» **REQUIREMENT**
Below are some entries. Reproduce them word for word.

┌────────

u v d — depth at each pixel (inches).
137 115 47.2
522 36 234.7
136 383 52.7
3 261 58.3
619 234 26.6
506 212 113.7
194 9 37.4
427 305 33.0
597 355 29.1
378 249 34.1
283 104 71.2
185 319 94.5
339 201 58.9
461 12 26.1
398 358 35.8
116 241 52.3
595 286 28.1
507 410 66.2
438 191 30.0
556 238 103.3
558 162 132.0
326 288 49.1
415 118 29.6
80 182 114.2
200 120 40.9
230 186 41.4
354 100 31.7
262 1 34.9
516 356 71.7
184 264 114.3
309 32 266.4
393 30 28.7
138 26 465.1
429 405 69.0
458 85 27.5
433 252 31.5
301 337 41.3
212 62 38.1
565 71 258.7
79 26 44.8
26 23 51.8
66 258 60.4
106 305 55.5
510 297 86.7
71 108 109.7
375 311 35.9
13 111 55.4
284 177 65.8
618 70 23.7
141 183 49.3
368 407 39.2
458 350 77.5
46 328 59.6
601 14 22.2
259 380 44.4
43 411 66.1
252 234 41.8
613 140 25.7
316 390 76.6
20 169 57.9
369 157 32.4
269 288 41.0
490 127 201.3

└────────

» **YOUR RESPONSE**
u v d — depth at each pixel (inches).
137 115 47.2
522 36 234.7
136 383 52.7
3 261 58.3
619 234 26.6
506 212 113.7
194 9 37.4
427 305 33.0
597 355 29.1
378 249 34.1
283 104 71.2
185 319 94.5
339 201 58.9
461 12 26.1
398 358 35.8
116 241 52.3
595 286 28.1
507 410 66.2
438 191 30.0
556 238 103.3
558 162 132.0
326 288 49.1
415 118 29.6
80 182 114.2
200 120 40.9
230 186 41.4
354 100 31.7
262 1 34.9
516 356 71.7
184 264 114.3
309 32 266.4
393 30 28.7
138 26 465.1
429 405 69.0
458 85 27.5
433 252 31.5
301 337 41.3
212 62 38.1
565 71 258.7
79 26 44.8
26 23 51.8
66 258 60.4
106 305 55.5
510 297 86.7
71 108 109.7
375 311 35.9
13 111 55.4
284 177 65.8
618 70 23.7
141 183 49.3
368 407 39.2
458 350 77.5
46 328 59.6
601 14 22.2
259 380 44.4
43 411 66.1
252 234 41.8
613 140 25.7
316 390 76.6
20 169 57.9
369 157 32.4
269 288 41.0
490 127 201.3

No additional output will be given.